Brief Recap of Adolph v Uber Oral Argument; Don’t Let Your IP Be Held Hostage

Good morning, welcome to my latest edition of Monday Morning Briefing.   I am conducting a Webinar this morning on the topic of Tip Pooling hosted by the folks at KickFin at 11am today, so I need to type in record time, let’s see if I can do this. 

So I am going to make this very quick this morning.  I’ll give you a very quick recap of the oral argument in Adolph v Uber from last week, which amazingly, I think most of us watching agree on.    I told you last week that the question before the California Supreme Court, in reviewing the Viking River Cruises decision from SCOTUS, is what would happen with the non-individual claims when the individual claim got sent to arbitration. 
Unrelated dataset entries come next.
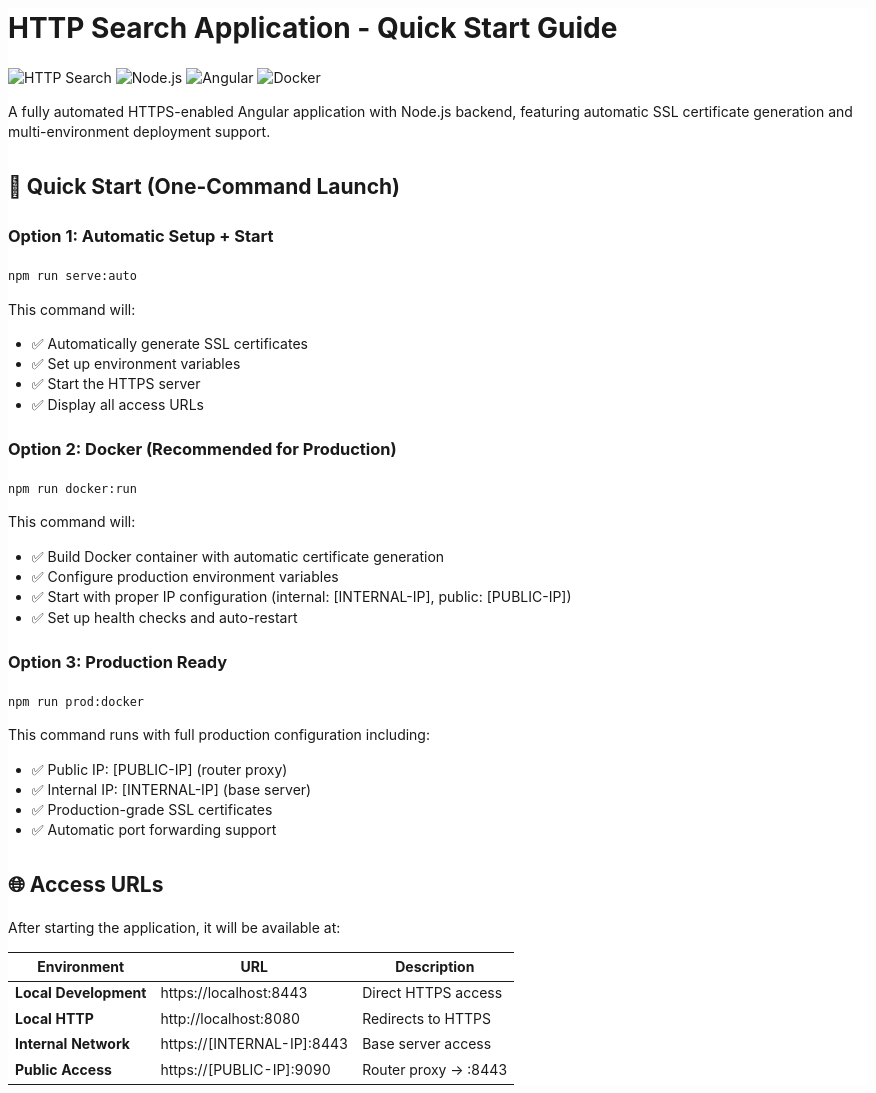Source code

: # HTTP Search Application - Quick Start Guide

![HTTP Search](https://img.shields.io/badge/HTTP-Search-blue) ![Node.js](https://img.shields.io/badge/Node.js-22.21.0-green) ![Angular](https://img.shields.io/badge/Angular-12-red) ![Docker](https://img.shields.io/badge/Docker-Ready-blue)

A fully automated HTTPS-enabled Angular application with Node.js backend, featuring automatic SSL certificate generation and multi-environment deployment support.

## 🚀 Quick Start (One-Command Launch)

### Option 1: Automatic Setup + Start
```bash
npm run serve:auto
```
This command will:
- ✅ Automatically generate SSL certificates
- ✅ Set up environment variables  
- ✅ Start the HTTPS server
- ✅ Display all access URLs

### Option 2: Docker (Recommended for Production)
```bash
npm run docker:run
```
This command will:
- ✅ Build Docker container with automatic certificate generation
- ✅ Configure production environment variables
- ✅ Start with proper IP configuration (internal: [INTERNAL-IP], public: [PUBLIC-IP])
- ✅ Set up health checks and auto-restart

### Option 3: Production Ready
```bash
npm run prod:docker
```
This command runs with full production configuration including:
- ✅ Public IP: [PUBLIC-IP] (router proxy)
- ✅ Internal IP: [INTERNAL-IP] (base server)
- ✅ Production-grade SSL certificates
- ✅ Automatic port forwarding support

## 🌐 Access URLs

After starting the application, it will be available at:

| Environment | URL | Description |
|-------------|-----|-------------|
| **Local Development** | https://localhost:8443 | Direct HTTPS access |
| **Local HTTP** | http://localhost:8080 | Redirects to HTTPS |
| **Internal Network** | https://[INTERNAL-IP]:8443 | Base server access |
| **Public Access** | https://[PUBLIC-IP]:9090 | Router proxy → :8443 |
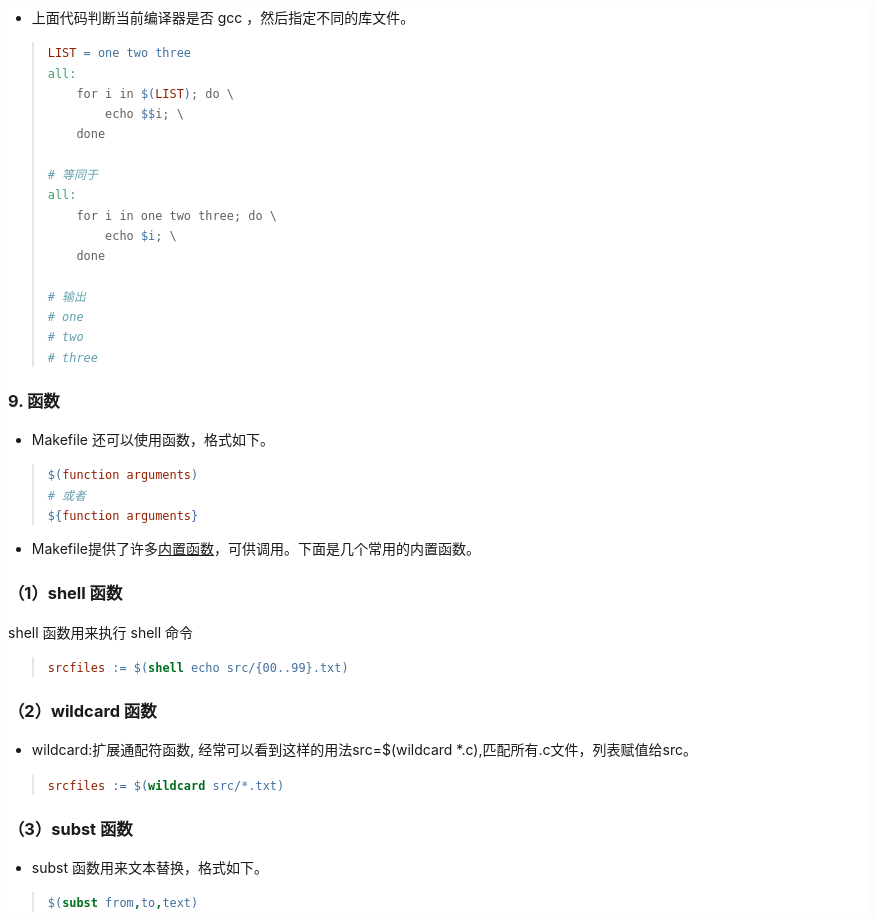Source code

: - 上面代码判断当前编译器是否 gcc ，然后指定不同的库文件。

> ```makefile
> LIST = one two three
> all:
>     for i in $(LIST); do \
>         echo $$i; \
>     done
> 
> # 等同于
> all:
>     for i in one two three; do \
>         echo $i; \
>     done
>     
> # 输出
> # one
> # two
> # three
> ```

### 9. 函数

- Makefile 还可以使用函数，格式如下。

> ```makefile
> $(function arguments)
> # 或者
> ${function arguments}
> ```

- Makefile提供了许多[内置函数](https://www.gnu.org/software/make/manual/html_node/Functions.html)，可供调用。下面是几个常用的内置函数。

### **（1）shell 函数**

shell 函数用来执行 shell 命令

> ```makefile
> srcfiles := $(shell echo src/{00..99}.txt)
> ```

### **（2）wildcard 函数**

- wildcard:扩展通配符函数, 经常可以看到这样的用法src=$(wildcard *.c),匹配所有.c文件，列表赋值给src。

> ```makefile
> srcfiles := $(wildcard src/*.txt)
> ```

### **（3）subst 函数**

- subst 函数用来文本替换，格式如下。

> ```makefile
> $(subst from,to,text)
> ```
The attorneys both presented compelling arguments, but quite honestly, they weren’t all that far apart.  And I think that is why it seems perhaps that the decision was all but made by the Supremes.  Plaintiff’s counsel, Michael Rubin, argued vigorously that once the lead Plaintiff established that he was an aggrieved employee with presumably enough at stake to file the Complaint in the first place, the fact that his claims were now being sent to arbitration should not cost him standing as the representative plaintiff regarding the non-individual claims.  Rubin argued that this Plaintiff  still had enough “skin in the game,” even though his claims were being adjudicated in arbitration.

However, Plaintiff’s counsel made what we thought was a shocking concession during oral argument.  When asked by the Justices what would happen to the case if the lead Plaintiff lost in arbitration, Mr. Rubin stated “If the plaintiff loses and is found not to be an aggrieved employee, that’s the end of the case.”  My jaw literally dropped. 

With that concession, and assuming the Supreme Court agrees,  the non-individual claims CAN NOT go on if the lead plaintiff’s case fails, which means that those group claims would have to be stayed pending the outcome of the arbitration of the lead plaintiff’s case.  That is NOT what the appellate cases have been holding up to this point.  This is the compromise ruling we were somewhat hoping we would get, since we knew getting the “dream” holding was pretty much impossible.

So there may be a little light at the end of the Viking River Cruises tunnel after all.  We will have to await to see the official ruling.  And if so, it will give us a wee bit of bargaining room in these cases.

And the war wages on.

POWER PLAYS IN THE WORKPLACE:  DON’T LET YOUR IP AND PASSWORDS BE HELD HOSTAGE

I know this is going to hit a nerve with a LOT of you.  I was speaking with one of my clients last week, who was lamenting that she was having a ridiculously  hard time extracting the key passwords from one of their key employees.  In this particular situation, the employee in question was in the middle of a performance improvement plan, but had also suddenly been having absenteeism problems, and now it was discovered that she knew and was failing to disclose certain key passwords to particular employee emails.  I made a comment about how it always seems to happen that certain employees put themselves into these situations, and I said “watch, the next client I speak to will have a similar story .. . .”  Sure enough, the very next call I took, I asked the question, and I was regaled with a story about a key employee who held their Wi-Fi password hostage.  Just, because.

Too often, these situations present in far more dire circumstances, when employees leave and we truly are locked out of accounts or no longer have the code to access key programs.  Or when it turns out plaintiffs in lawsuits have copies of crucial confidential emails because they have had access to all the internal emails.   You really cannot allow these situations to happen.   Make sure your IT is on top of who has what passwords, and change them regularly enough to keep them confidential.   Ensure redundancies with ALL key alarm, program, Wi-Fi codes and passwords at inception.  NO ONE PERSON should ever be the keeper of all that information.   There must always be back-up plans and contingencies, indeed, you may want contingencies kept off site or in the hands of trusted people outside the company.  Just have plans.

Okay, I finished with time to go freshen up my make-up before we go live. 

Oh, and by the way, Jason Berkowitz did a bang up job on that podcast.  It was a hoot to hear myself on a freaking podcast, but forget me, the whole things was a quick five minutes or so just packed with valuable information about the local hospitality market.  So if you haven’t checked it out already (like my daughter did immediately), here it is again.  It’s a super quick, fun listen.  I found it on Spotify, but it’s on all the podcasts:

LA Hospitality News To Go, or check out this website: https://www.lahospitalitynewstogo.com/

Hope you all had a great Mother’s Day weekend – it is finally starting to really feel like Spring in LA.  Get out and enjoy those last few weeks of wildflowers.  Hope to “see” a few of you on the Webinar shortly.  Have a great week.